To run this kind of test, we’ll use the anova()
function and specify two models, one of which is nested in the other.
Here’s how we can test whether race
is a significant predictor of birth weight even after we control for mother’s age and smoking status.
# Check if including the race variable significantly improves model fit
anova(update(birthwt.lm, . ~ . - race), birthwt.lm, test = "Chisq")

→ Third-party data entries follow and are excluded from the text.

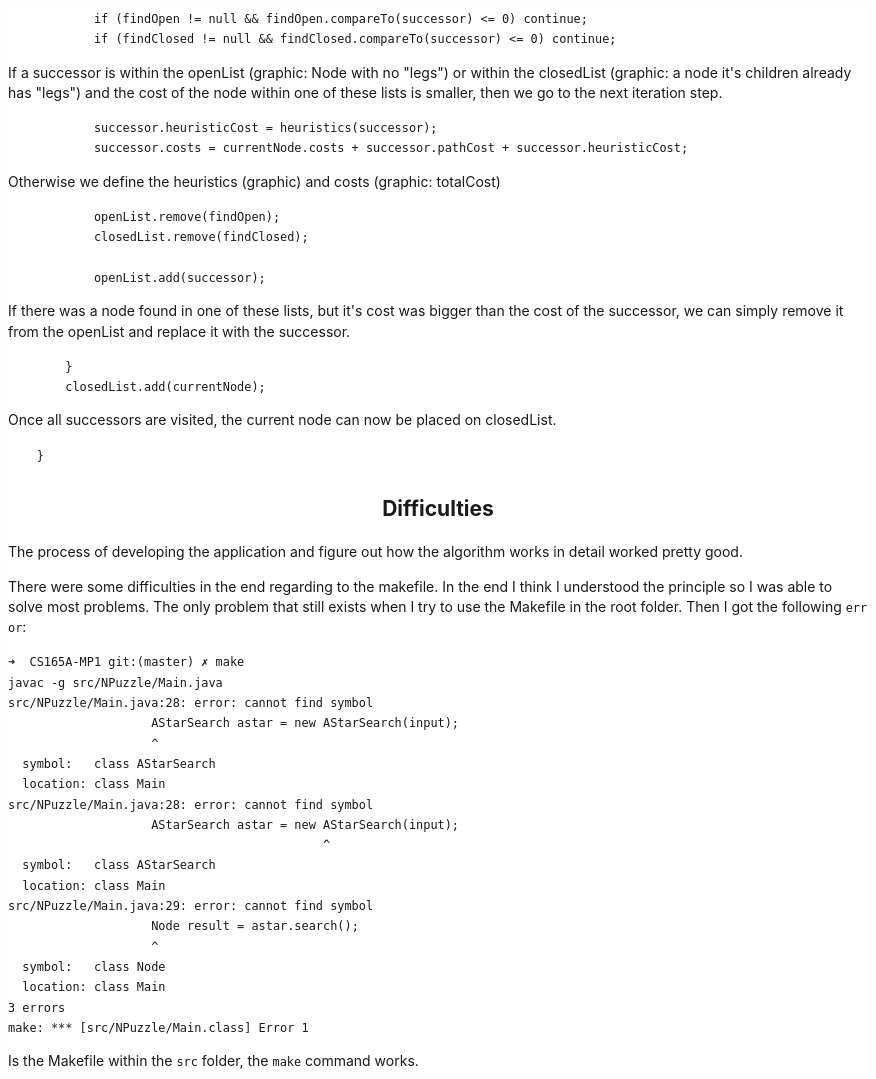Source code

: 				if (findOpen != null && findOpen.compareTo(successor) <= 0) continue;
				if (findClosed != null && findClosed.compareTo(successor) <= 0) continue;

If a successor is within the openList (graphic: Node with no "legs") or within the closedList (graphic: a node it's children already has "legs") and the cost of the node within one of these lists is smaller, then we go to the next iteration step.
				
				successor.heuristicCost = heuristics(successor);
				successor.costs = currentNode.costs + successor.pathCost + successor.heuristicCost;
				
Otherwise we define the heuristics (graphic) and costs (graphic: totalCost)
				
				openList.remove(findOpen);
				closedList.remove(findClosed);
				
				openList.add(successor);

If there was a node found in one of these lists, but it's cost was bigger than the cost of the successor, we can simply remove it from the openList and replace it with the successor. 				

			}
			closedList.add(currentNode);
			
Once all successors are visited, the current node can now be placed on closedList.

		}


<center><h2>Difficulties</h2></center>

The process of developing the application and figure out how the algorithm works in detail worked pretty good.

There were some difficulties in the end regarding to the makefile. In the end I think I understood the principle so I was able to solve most problems. The only problem that still exists when I try to use the Makefile in the root folder. Then I got the following `error`:

	➜  CS165A-MP1 git:(master) ✗ make
	javac -g src/NPuzzle/Main.java
	src/NPuzzle/Main.java:28: error: cannot find symbol
						AStarSearch astar = new AStarSearch(input);
						^
	  symbol:   class AStarSearch
	  location: class Main
	src/NPuzzle/Main.java:28: error: cannot find symbol
						AStarSearch astar = new AStarSearch(input);
						                        ^
	  symbol:   class AStarSearch
	  location: class Main
	src/NPuzzle/Main.java:29: error: cannot find symbol
						Node result = astar.search();
						^
	  symbol:   class Node
	  location: class Main
	3 errors
	make: *** [src/NPuzzle/Main.class] Error 1
	
Is the Makefile within the `src` folder, the `make` command works.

## Analysis of Variance Table
##
## Model 1: birthwt.grams ~ mother.smokes + mother.age
## Model 2: birthwt.grams ~ race + mother.smokes + mother.age
## Res.Df RSS Df Sum of Sq Pr(>Chi)
## 1 186 95672288
## 2 184 87608636 2 8063652 0.0002101 ***
## ---
## Signif. codes: 0 '***' 0.001 '**' 0.01 '*' 0.05 '.' 0.1 ' ' 1
This returns a p-value based on a Chi-square variable with degrees of freedom = (# levels in factor - 1)
The test is highly significant, so race is indeed a significant predictor of birthweight.